New guidelines for government borrowing
Irked by Nigeria’s rising debt profile,
President Goodluck Jonathan has directed the National Economic
Management Team to draw up a new guideline for external borrowing, the
Minister of State for Information and Communications, Labaran Maku,
said yesterday while briefing pressmen after the weekly Federal
Executive Council.
Mr. Maku said the decision was reached
to ensure that Nigeria borrows for projects that will have a direct and
immediate impact on the country’s economy.
The minister also said the president,
“frowns at a situation where, after exiting the London and Paris club
of creditors, Nigeria should again return to the situation of the past.
Therefore, external borrowing must be tied to productive activities
that generate revenue, improve economic development, increase Gross
Domestic Product (GDP) and increase employment in the country”.
He said the president also directed a
thorough analysis of every loan that Nigeria intends to take
subsequently, whether by the federal or individual state governments,
to ensure that the loans must have impact on the economy.
From “today onwards, the question of
new debts or new external loans will be tied to the new guidelines to
be developed by the National Economic Management Team” Mr Maku said.
“The President was very emphatic about
this development because the Nigerian economy is in need of productive
activities.
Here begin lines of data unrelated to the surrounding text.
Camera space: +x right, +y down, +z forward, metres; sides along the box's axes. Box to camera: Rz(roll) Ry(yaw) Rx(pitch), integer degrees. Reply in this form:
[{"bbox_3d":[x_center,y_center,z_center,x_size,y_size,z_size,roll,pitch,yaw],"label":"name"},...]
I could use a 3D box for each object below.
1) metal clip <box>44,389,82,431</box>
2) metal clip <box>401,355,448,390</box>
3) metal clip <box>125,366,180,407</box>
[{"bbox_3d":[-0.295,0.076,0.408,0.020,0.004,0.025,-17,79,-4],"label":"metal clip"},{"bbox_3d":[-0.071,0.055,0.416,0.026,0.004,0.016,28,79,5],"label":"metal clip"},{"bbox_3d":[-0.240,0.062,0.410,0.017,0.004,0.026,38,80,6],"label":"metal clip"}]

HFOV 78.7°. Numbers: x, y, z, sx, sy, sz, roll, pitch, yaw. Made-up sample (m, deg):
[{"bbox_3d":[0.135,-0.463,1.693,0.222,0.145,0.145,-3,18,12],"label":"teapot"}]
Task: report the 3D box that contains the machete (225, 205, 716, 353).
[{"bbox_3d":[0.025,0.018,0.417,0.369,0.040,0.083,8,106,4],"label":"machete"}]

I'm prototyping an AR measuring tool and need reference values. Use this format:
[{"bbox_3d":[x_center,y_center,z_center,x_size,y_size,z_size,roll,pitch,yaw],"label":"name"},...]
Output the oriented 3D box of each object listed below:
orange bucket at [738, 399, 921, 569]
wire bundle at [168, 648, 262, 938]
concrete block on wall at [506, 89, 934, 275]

A situation where loans might be taken that are not
directed at development or increasing infrastructure or increasing the
general volume of goods and services in the economy will not be in the
best interest of Nigeria”.
New shares in AfDB
The minister also said the executive
gave approval to the Ministry of Finance to pay up Nigeria’s new share
capita allocated by the African Development Bank (ADB).
“Council equally approved the payment
of N6.5 billion (USD43.341 million) per annum for 8 years, starting
from 2010 with the N1.7billion provided in the 2010 budget in addition
to the issuance of promissory note for the balance of N4.8billion,” he
said.
“The ADB had offered Nigeria 386,021
unit of shares from its Sixth General Capital Increase out of which
23,215 constitutes the paid up portion. The value of the paid up
portion of 23,215 is USD346.730million which is about N52.01billion.”
In 2006, Nigeria paid off its multi- billion dollar Paris Club debt.
The move, which was said to have cleared the way for greater government
spending on infrastructure, healthcare and education, is now gradually
being threatened by a new debt profile.